• Task description
Where the records below reach the line containing "Urgency | 8 |", start transcribing, and end with the line containing "Powers | 10 |", exactly and with nothing else added.

• Information provided
+-------+

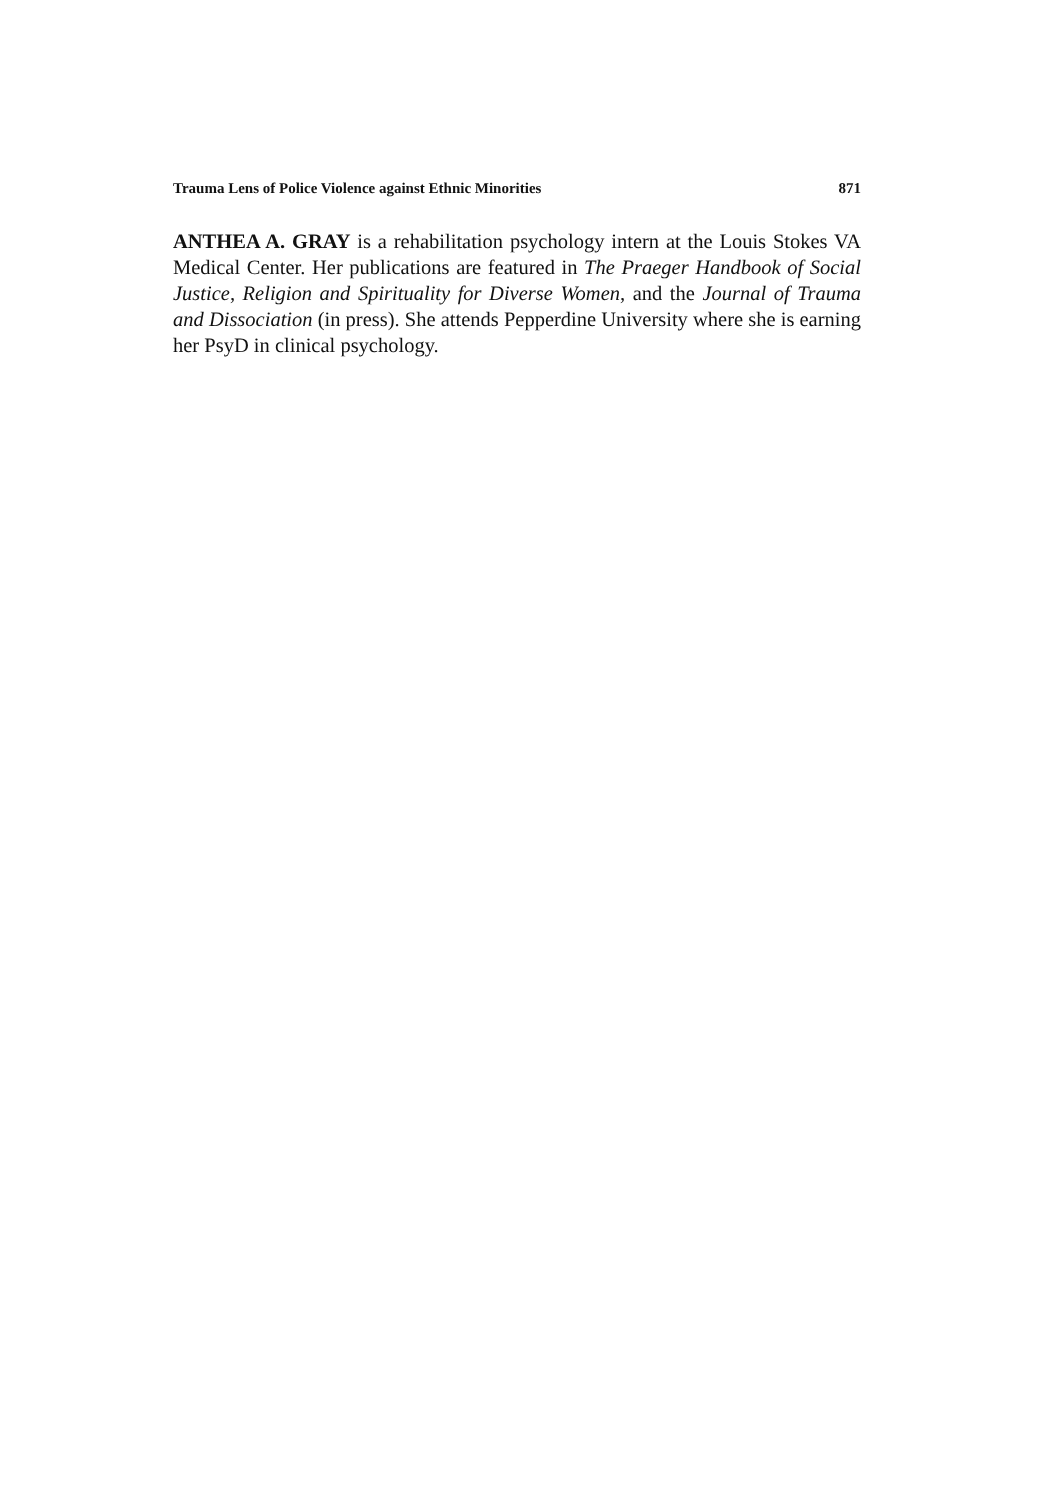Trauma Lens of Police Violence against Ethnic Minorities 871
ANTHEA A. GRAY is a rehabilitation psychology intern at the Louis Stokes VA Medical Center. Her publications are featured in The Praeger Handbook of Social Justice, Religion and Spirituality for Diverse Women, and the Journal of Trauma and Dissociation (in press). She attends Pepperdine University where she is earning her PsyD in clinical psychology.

+-------+

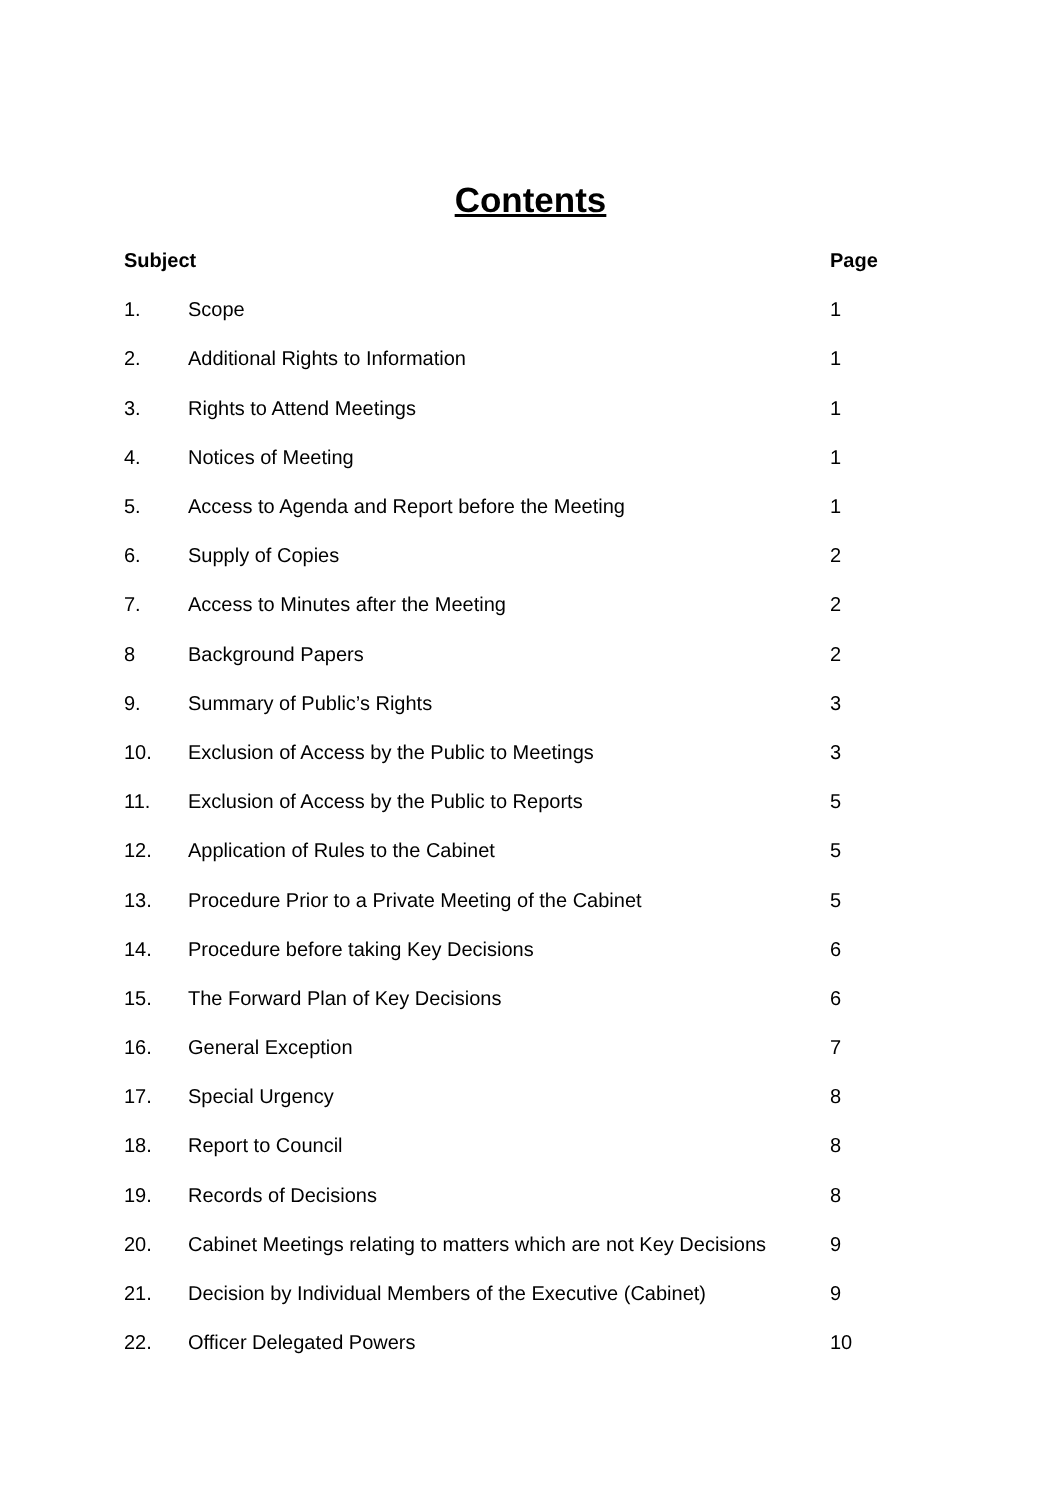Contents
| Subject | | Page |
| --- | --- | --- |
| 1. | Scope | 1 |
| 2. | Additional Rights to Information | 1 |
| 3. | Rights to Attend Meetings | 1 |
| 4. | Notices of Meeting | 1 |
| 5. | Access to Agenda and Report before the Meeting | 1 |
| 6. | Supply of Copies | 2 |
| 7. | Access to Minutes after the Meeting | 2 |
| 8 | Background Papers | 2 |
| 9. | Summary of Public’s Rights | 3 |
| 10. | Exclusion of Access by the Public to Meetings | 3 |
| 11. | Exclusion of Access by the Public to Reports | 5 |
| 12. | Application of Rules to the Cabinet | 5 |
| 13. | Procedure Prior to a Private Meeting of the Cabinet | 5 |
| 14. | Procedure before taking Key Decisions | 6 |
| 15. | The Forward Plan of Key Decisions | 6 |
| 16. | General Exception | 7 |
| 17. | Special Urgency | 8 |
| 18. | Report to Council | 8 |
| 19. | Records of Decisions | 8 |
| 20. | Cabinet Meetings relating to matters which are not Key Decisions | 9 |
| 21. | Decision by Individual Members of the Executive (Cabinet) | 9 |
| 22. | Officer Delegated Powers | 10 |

+-------+

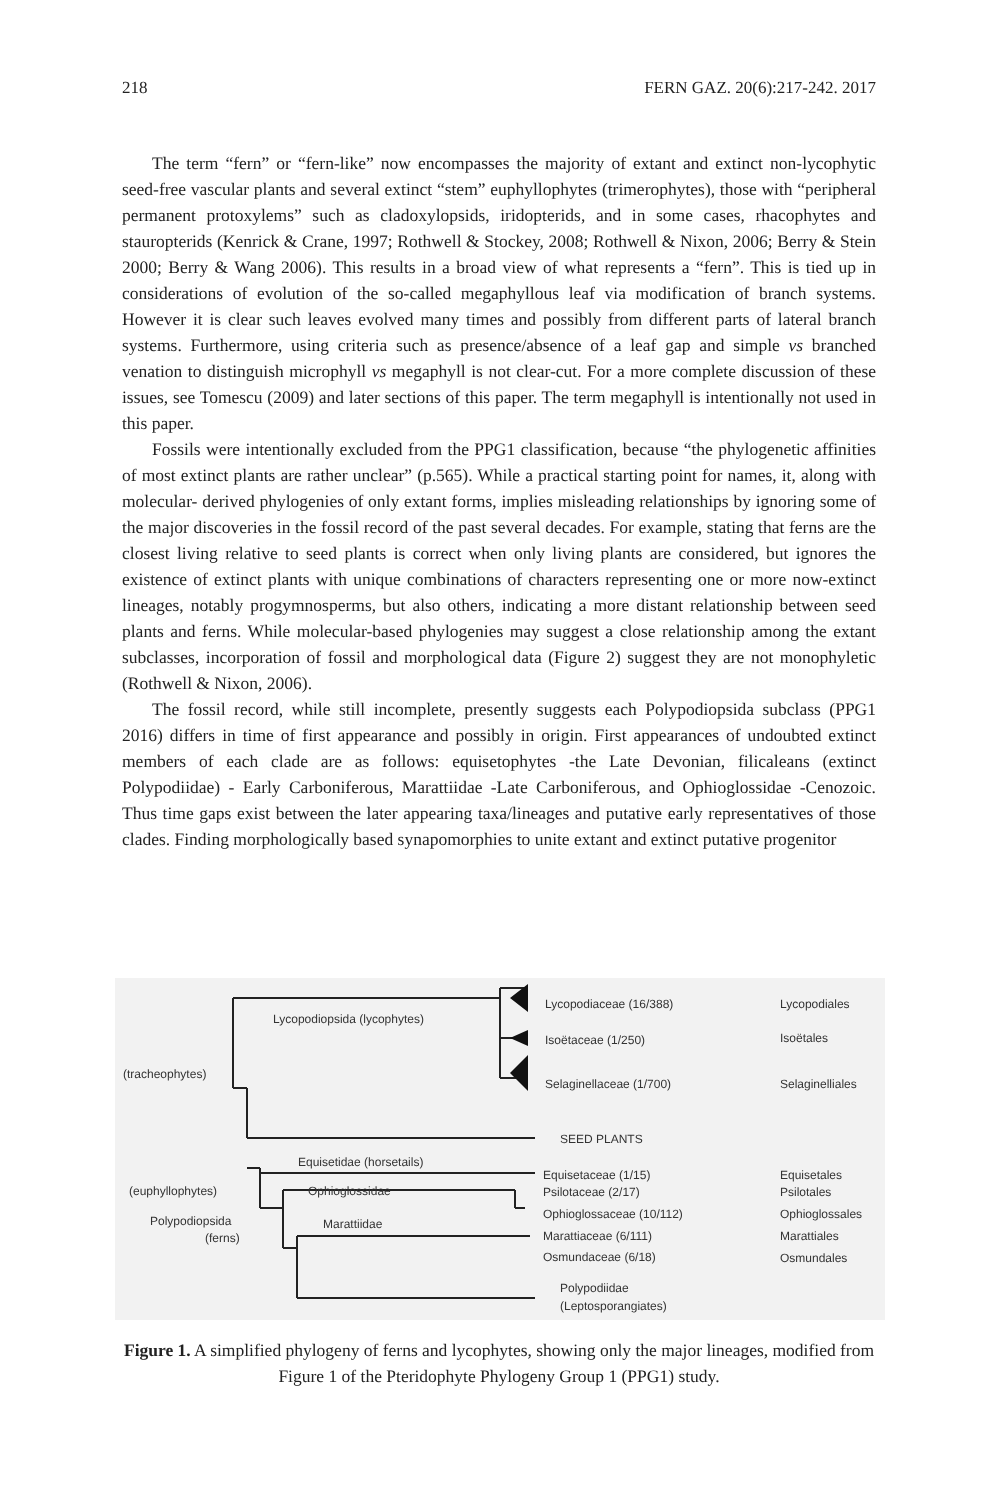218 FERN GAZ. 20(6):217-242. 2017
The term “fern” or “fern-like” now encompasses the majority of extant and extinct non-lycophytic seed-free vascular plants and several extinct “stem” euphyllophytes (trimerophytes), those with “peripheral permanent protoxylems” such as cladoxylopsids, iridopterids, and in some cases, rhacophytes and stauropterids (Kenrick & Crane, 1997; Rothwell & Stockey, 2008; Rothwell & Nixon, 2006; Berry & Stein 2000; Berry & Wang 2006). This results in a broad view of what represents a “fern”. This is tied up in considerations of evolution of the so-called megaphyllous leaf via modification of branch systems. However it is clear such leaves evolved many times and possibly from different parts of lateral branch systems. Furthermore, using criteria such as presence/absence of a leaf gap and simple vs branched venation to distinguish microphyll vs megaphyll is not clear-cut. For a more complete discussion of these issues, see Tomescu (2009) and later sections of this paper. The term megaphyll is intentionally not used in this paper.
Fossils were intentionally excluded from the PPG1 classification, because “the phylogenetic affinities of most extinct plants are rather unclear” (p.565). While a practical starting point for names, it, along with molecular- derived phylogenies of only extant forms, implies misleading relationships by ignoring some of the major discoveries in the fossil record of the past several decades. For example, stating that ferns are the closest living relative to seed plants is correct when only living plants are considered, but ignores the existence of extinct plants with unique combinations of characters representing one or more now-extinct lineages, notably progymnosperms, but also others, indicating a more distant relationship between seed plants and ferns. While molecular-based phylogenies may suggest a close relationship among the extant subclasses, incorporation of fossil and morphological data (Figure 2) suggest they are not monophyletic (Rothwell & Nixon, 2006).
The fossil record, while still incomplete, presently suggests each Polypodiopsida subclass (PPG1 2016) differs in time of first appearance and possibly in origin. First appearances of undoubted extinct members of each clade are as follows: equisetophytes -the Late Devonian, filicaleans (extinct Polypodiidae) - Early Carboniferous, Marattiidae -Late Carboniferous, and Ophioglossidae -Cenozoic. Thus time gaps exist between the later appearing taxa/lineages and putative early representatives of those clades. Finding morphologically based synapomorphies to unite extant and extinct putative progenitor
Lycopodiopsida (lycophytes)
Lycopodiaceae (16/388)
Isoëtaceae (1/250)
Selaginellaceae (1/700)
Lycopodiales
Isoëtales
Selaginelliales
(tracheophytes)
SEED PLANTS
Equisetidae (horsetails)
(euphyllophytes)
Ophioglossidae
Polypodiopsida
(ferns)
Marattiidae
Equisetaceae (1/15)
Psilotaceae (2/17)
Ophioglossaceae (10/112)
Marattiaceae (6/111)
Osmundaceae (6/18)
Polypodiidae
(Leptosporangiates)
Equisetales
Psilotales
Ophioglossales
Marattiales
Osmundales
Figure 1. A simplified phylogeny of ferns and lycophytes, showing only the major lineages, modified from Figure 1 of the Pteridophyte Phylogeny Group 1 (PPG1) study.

+-------+

• Exercise answer
| 17. | Special Urgency | 8 |
| 18. | Report to Council | 8 |
| 19. | Records of Decisions | 8 |
| 20. | Cabinet Meetings relating to matters which are not Key Decisions | 9 |
| 21. | Decision by Individual Members of the Executive (Cabinet) | 9 |
| 22. | Officer Delegated Powers | 10 |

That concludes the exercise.